Phrase FRQ Solution

The third question on the 2017 AP Computer Science exam asked you to process a string, replacing the $Nth$ occurrence and finding the last occurrence.

As part of the question you were given a non-implemented method called findNthOccurrence that you were expected to use. It looked like this on the test.

public int findNthOccurrence(String str, int n) {
    // Implementation not shown
}

If they’re going to give you a method stub like this, you should expect to use it somewhere in your solution. They probably wouldn’t bother defining a method like this if you weren’t expected to use it.

Part A

For part A you were to replace the $Nth$ occurrence of a substring in currentPhrase. They gave you a series of examples like this.

Phrase phrase1 = new Phrase("A cat ate late.");
phrase1.replaceNthOccurrence("at", 1, "rane");
System.out.println(phrase1);

The snippet should output "A crane at late." assuming you implement replaceNthOccurrence correctly.

Here is a working solution.

public void replaceNthOccurrence(String str, int n, String repl) {
    int idxStart = findNthOccurrence(str, n);
    if (idxStart >= 0) {
        String front = currentPhrase.substring(0, idxStart);
        String back = currentPhrase.substring(idxStart + str.length());
        currentPhrase = front + repl + back;
    }
}

We find the $Nth$ occurrence using the provided findNthOccurrence method. Note that we don’t see how findNthOccurrence is implemented, and we don’t really have to care.

If idxStart $\ge 0$ then the substring was found and we’ve got some work to do.

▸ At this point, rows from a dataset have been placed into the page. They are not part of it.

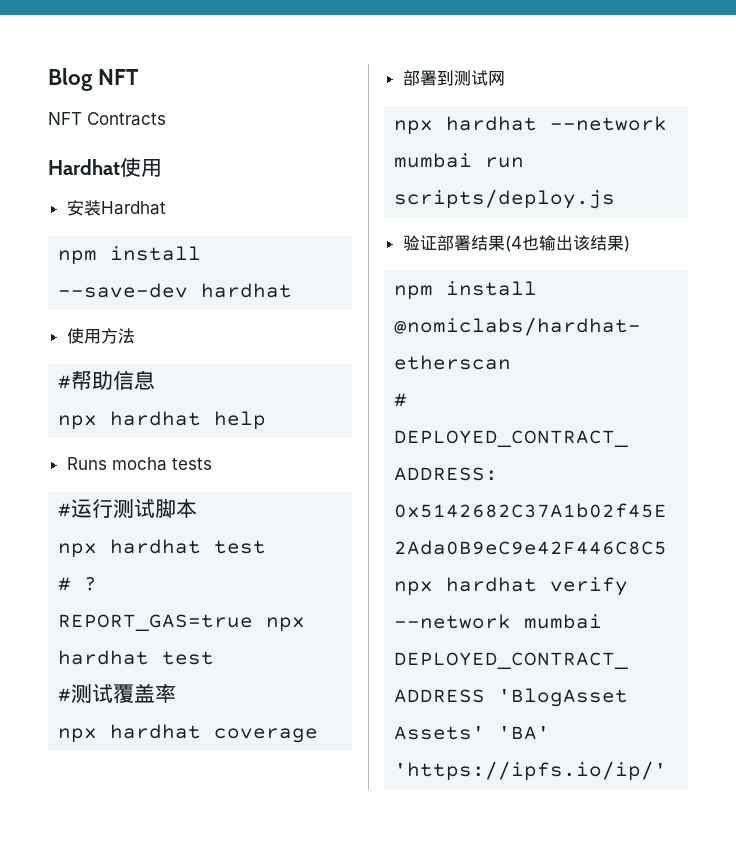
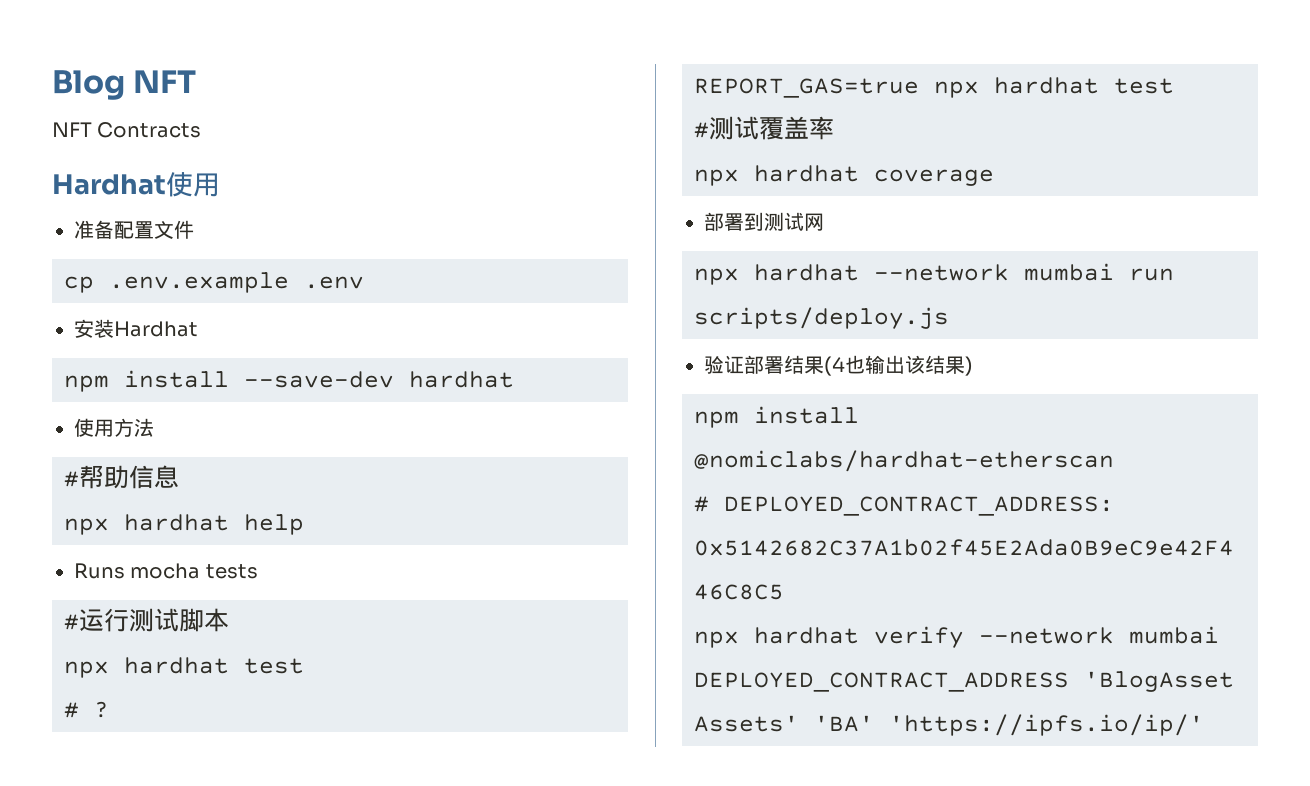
(162, 168) none -> [74,220,194,239] [64,272,364,293] // 准备配置文件 // cp .env.example .env

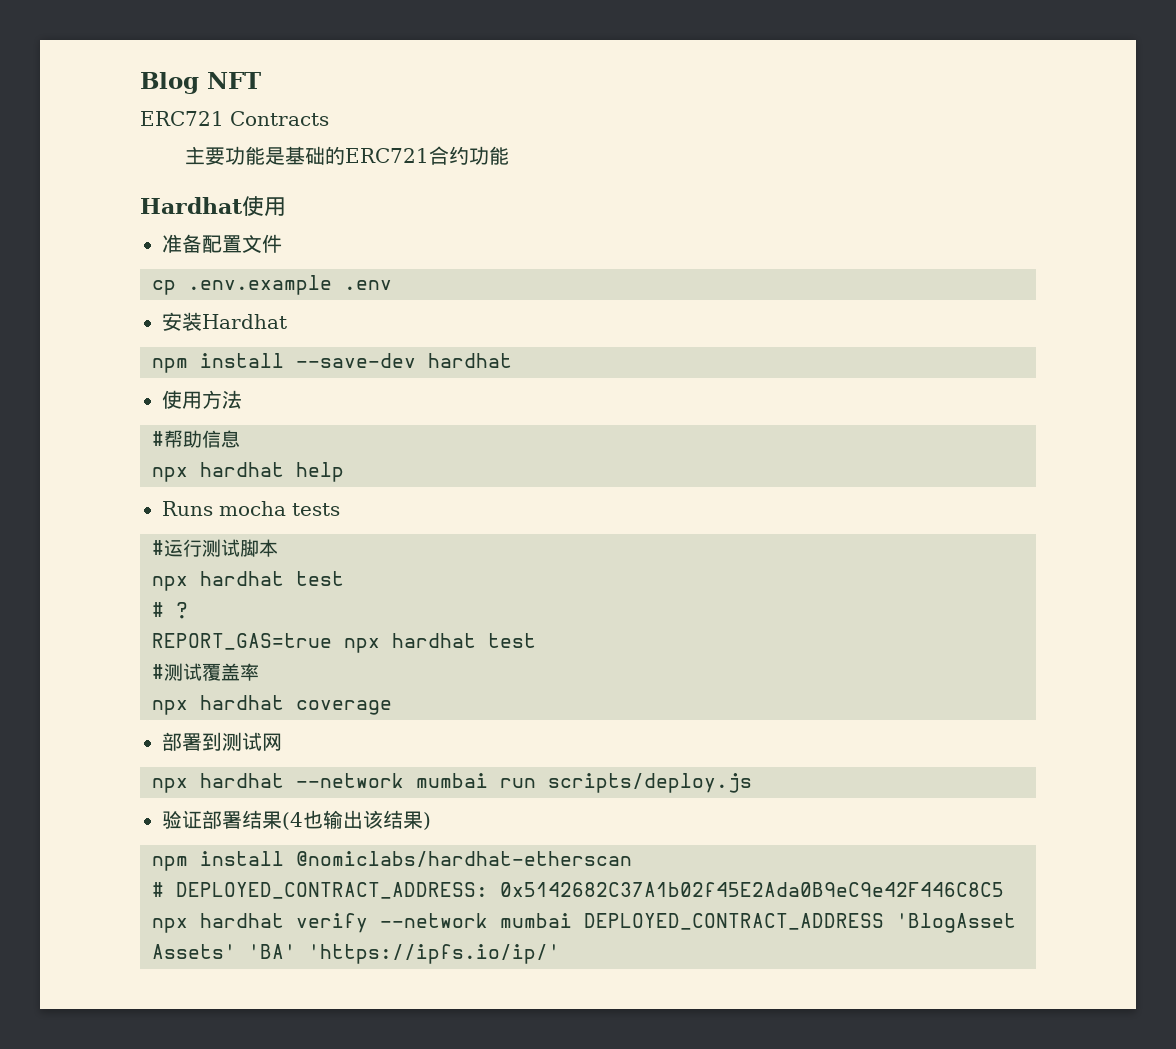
[52,122,92,137] NFT -> [140,111,224,126] ERC721
(202, 130) none -> [185,146,510,165] // 主要功能是基础的ERC721合约功能

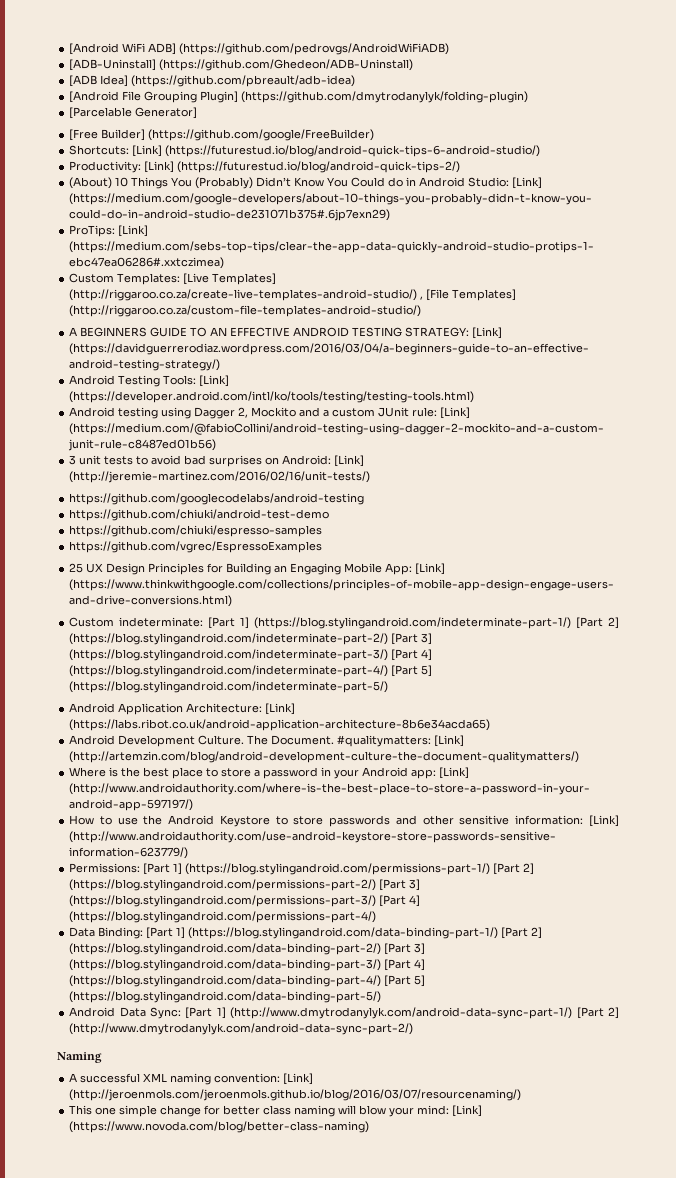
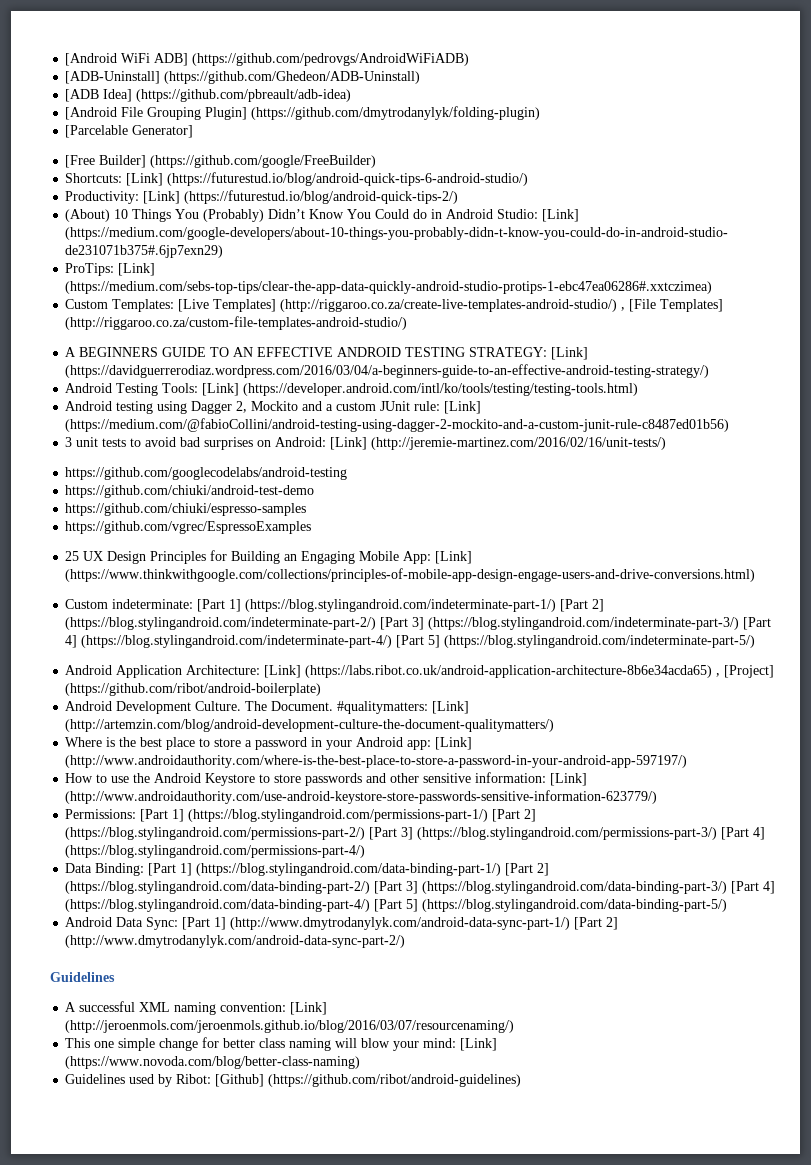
(491, 725) none -> [716,665,775,678] [65,683,322,696] , [Project] (https://github.com/ribot/android-boilerplate)
[57,1052,102,1063] Naming -> [50,972,115,982] Guidelines
(370, 1127) none -> [65,1074,522,1087] // Guidelines used by Ribot: [Github] (https://github.com/ribot/android-guidelines)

If idxStart $\lt 0$ then it wasn’t found and we’re not going to change currentPhrase.

I made a variable called front that contains everything up to the substring we’re looking for and a variable called back of everything after it. The code the returns front concatenated with repl followed by back which creates a string with the $Nth$ occurrence of str replaced with repl.

Part B

The second part tasked you with finding the index of the last occurrence of a substring. And it specifically tells you that you must use findNthOccurrence to get full credit.

public int findLastOccurrence(String str) {
    int lastIdx = -1;
    int n = 0;
    while (findNthOccurrence(str, n) > -1) {
        lastIdx = findNthOccurrence(str, n);
        n++;
    }
    return lastIdx; 
}

This code keeps incrementing n as it looks for the $Nth$ occurrence. When that index value is -1 it means that the previous index was the last index.

This question bothered me a bit though. It seemed very arbitrary to have to solve this problem in this way when there’s a one line solution that’s using a method related to one in the AP subset. You should have learned about the indexOf method on a String that tells you where a substring is found. You may have also learned about lastIndexOf which tells you where the last occurrence of a substring is. lastIndexOf is not formally part of the AP Java subset, but many students learn about it because it’s so close to indexOf.

public int findLastOccurrence(String str) {
    return currentPhrase.lastIndexOf(str); 
}

I would imagine there will be a lot of packets with a similar solution written. Functionally using lastIndexOf would work, but wouldn’t get full credit since it doesn’t meet the requirement to use findNthOccurrence.